What is a Business Logic Vulnerability#
A logic vulnerability refers to a logical error or defect that exists in a system, application, or other system components, which may lead to security issues or data leakage. These vulnerabilities are often caused by errors, incompleteness, or unreasonable logical judgments in the design or implementation process. Attackers can exploit these vulnerabilities to gain unauthorized access, manipulate data, or perform other malicious operations. These vulnerabilities are common in functions such as password modification, unauthorized access, password recovery, transaction payment amounts, etc.
This article will share some insights and experiences in the field of business logic vulnerability discovery.
Common Logic Vulnerabilities#
Due to the characteristics of logic vulnerabilities, they can occur anywhere and are difficult to protect against using methods such as WAF. Logic vulnerabilities can take various forms and often appear in combinations, such as concurrency + payment, unauthorized access + payment, etc. Therefore, the following classifications are not exhaustive or accurate, but they can help readers understand and summarize.
Payment#
Purchase Scenarios#
Modify payment price
Modify payment status
Modify purchase quantity to a negative number
Modify amount to a negative number
Replay successful requests
Improper handling of concurrent database locks
Rounding
Integer overflow
Coupon Scenarios#
Reuse coupons
Coupon enumeration
Concurrent use of coupons
There are many others, such as signing scenarios, etc.
The tricks of payment logic vulnerabilities are too numerous to mention here. I recommend watching videos by Yue Shen or searching for some summary articles online.
Unauthorized Access#
Unauthorized access vulnerabilities are undoubtedly crucial among logic vulnerabilities and can be divided into the following four categories:
Unauthenticated Access#
Accessing static files
Preventing access through specific URLs
Horizontal Privilege Escalation#
Attackers can access resources of other users with the same privileges, for example, the permission type remains the same, but the ID changes.
Vertical Privilege Escalation#
Low-level attackers can access resources of high-level users, for example, the permission ID remains the same, but the type changes.
Cross-Site Request Forgery#
Access with both permission ID and type changed.
Captcha#
Reuse captchas
Captcha brute-forcing
SMS bombing
Leakage of return packets
Bypassing local validation
DDoS attacks
Arbitrary User#
Includes operations such as taking over, logging in, deleting, enumerating, etc., as any user.
Password recovery
Password modification
Logic Flaws#
Lack of identity verification in WeChat login API
Hard-coded JWT
Breaking Limitations#
Improper content generated by AI
Breaking quantity limitations (products, likes, votes, points, lotteries, etc.)
How to Become an Expert in Logic Vulnerability Discovery#
Specialize in One Area#
When you specialize in a specific area of technology, you will come up with many creative ideas during the testing process, gradually forming your own set of strategies, making these vulnerabilities visible to you.
A Change in Mindset is Crucial#
In the early stages of vulnerability discovery, it is common to not find any vulnerabilities or have them ignored during the review process. Do not let this diminish your enthusiasm for vulnerability discovery. Treat each vulnerability submission as completing a task and do not dwell too much on the results. Only by maintaining a positive and optimistic mindset can you continuously improve and enhance your skills.

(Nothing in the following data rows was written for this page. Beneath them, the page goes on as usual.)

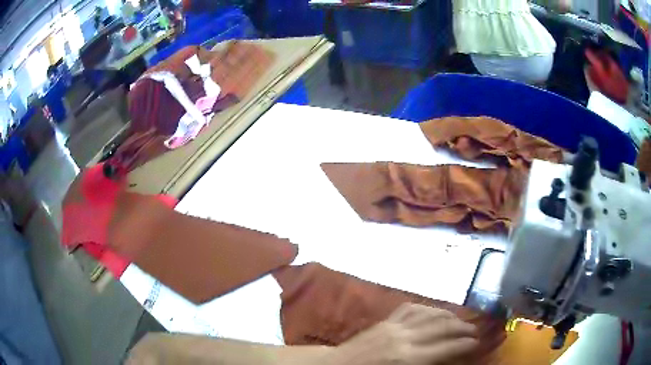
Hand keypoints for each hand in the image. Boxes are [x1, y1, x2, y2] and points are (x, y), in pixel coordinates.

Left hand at [326, 303, 478, 364]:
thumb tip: (448, 360)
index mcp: (408, 358)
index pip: (448, 347)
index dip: (467, 344)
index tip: (477, 344)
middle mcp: (405, 338)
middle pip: (443, 327)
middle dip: (463, 328)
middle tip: (474, 332)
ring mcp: (394, 326)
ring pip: (430, 313)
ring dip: (449, 315)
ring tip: (460, 321)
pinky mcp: (385, 320)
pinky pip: (412, 308)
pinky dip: (428, 308)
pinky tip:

Be a "Detail-Oriented" Bug Hunter#
Regardless of the type of vulnerability you are looking for, you should not just skim through it. Each functionality should be carefully considered, and attention to detail is the foundation for discovering logic vulnerabilities. At the same time, maintain sensitivity to parameters. Only by being sensitive to details and having a deep understanding can you discover hidden logic vulnerabilities.
Luck is Also Part of Skill#
You need both technical skills and luck. Many times, discovering vulnerabilities requires a certain element of luck. However, luck often favors those who are prepared. By continuously striving and accumulating, improving your technical skills and sensitivity, you will naturally increase your chances of success.
Continuous Learning and Sharing#
Maintain a passion for learning, stay updated on the latest security trends and vulnerability cases. At the same time, by sharing your insights and experiences and exchanging ideas with peers, you can gain more inspiration and perspectives.
Knowledge Comes from Practice#
Participate in practical projects and CTF competitions to enhance your vulnerability discovery abilities through continuous hands-on experience. Theoretical knowledge is important, but practical experience is equally indispensable.
Use Automated Tools as Assistance#
Be proficient in using various automated tools for auxiliary detection, but do not rely solely on tools. Tools can help improve efficiency, but ultimately, discovering deeply hidden logic vulnerabilities still requires manual analysis.
Conclusion#
Through continuous learning, practice, and sharing, you will gradually become an excellent expert in logic vulnerability discovery. On this path, maintaining curiosity and an exploratory spirit is the key to success.